Ce dernier me suivit d’un pas lourd sans prononcer le moindre mot. Il avait bien le droit de faire ce qui lui chantait. Il était environ minuit. La journée avait été longue avec tous les préparatifs pour le mariage, et je m’étais couchée tard la veille après avoir fêté mon anniversaire. Finalement, aller dormir me paraissait être une excellente idée.

J’ouvris la porte de ma suite et entrai à l’intérieur. Tout n’était que luxe, marbre et miroirs. Les rideaux étaient ouverts, offrant une vue imprenable sur la ville éclairée de mille feux. Un spectacle magnifique.

– Ouah !

Ben posa ses fesses sur la table, les jambes écartées et ses bras musclés croisés sur son torse. L’effet qu’il avait sur moi… Je n’avais aucune chance. Mon cœur explosa et tout mon corps se réveilla brusquement. La tentation de lui grimper dessus, de le toucher, de le goûter, était trop forte. Il fallait qu’il parte.

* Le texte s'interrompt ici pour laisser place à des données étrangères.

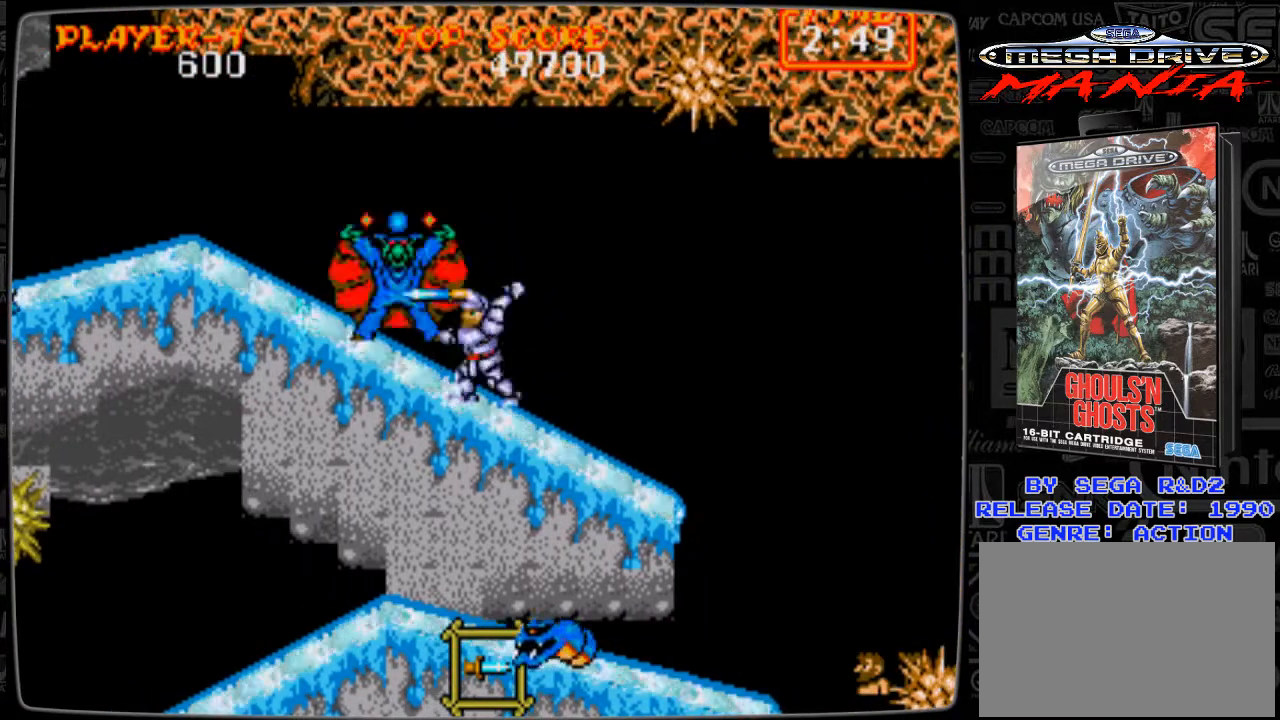
{"buttons": ["DPAD_DOWN"], "events": [[83, "B", "up"], [125, "B", "down"], [166, "DPAD_DOWN", "down"], [250, "B", "up"], [333, "B", "down"], [375, "B", "up"], [500, "DPAD_LEFT", "up"]]}
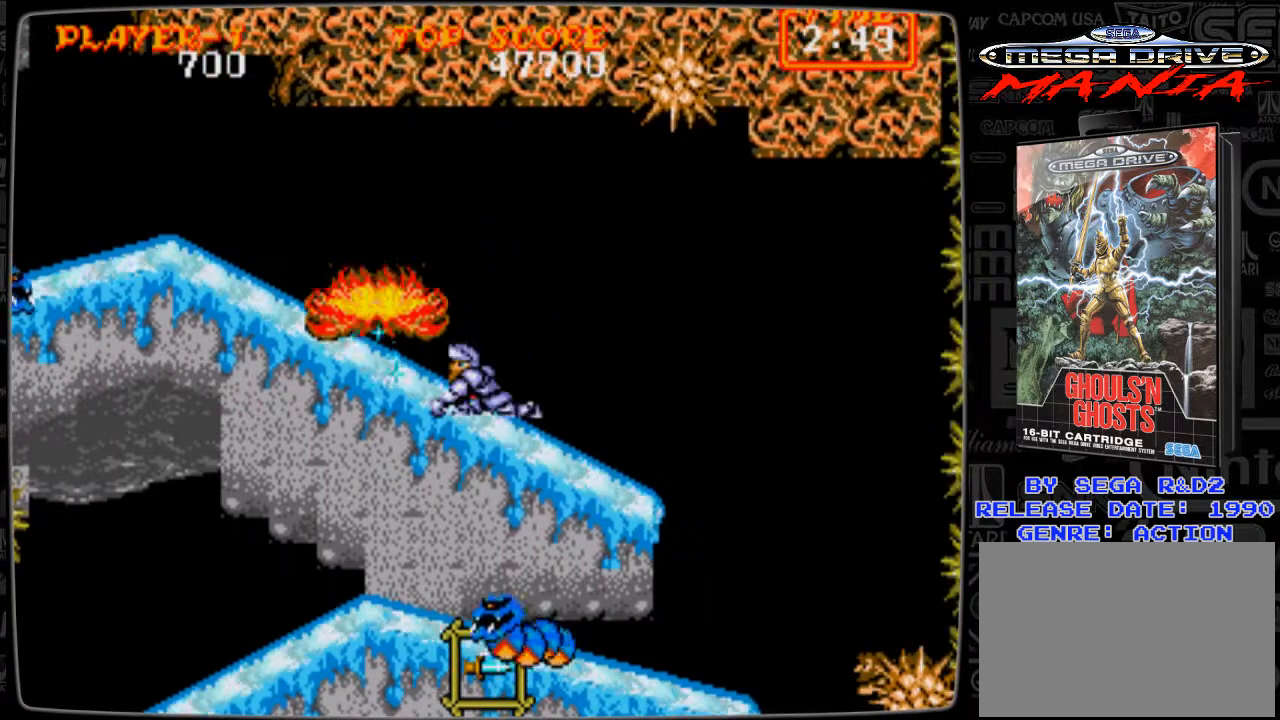
{"buttons": ["DPAD_RIGHT"], "events": [[42, "DPAD_DOWN", "up"], [42, "DPAD_RIGHT", "down"]]}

– Tu ne devrais pas être en train de tenter une approche avec Karen ou Meli ou quiconque t’a donné son numéro de téléphone ?

– Jalouse ?

Je m’efforçai de sourire, mais je crois pouvoir dire que j’échouai.

– À quoi bon ? répliquai-je simplement.

Il m’observa, son visage dénué d’expression demeurant à mes yeux un mystère. Son être tout entier était pour moi un mystère impossible à percer.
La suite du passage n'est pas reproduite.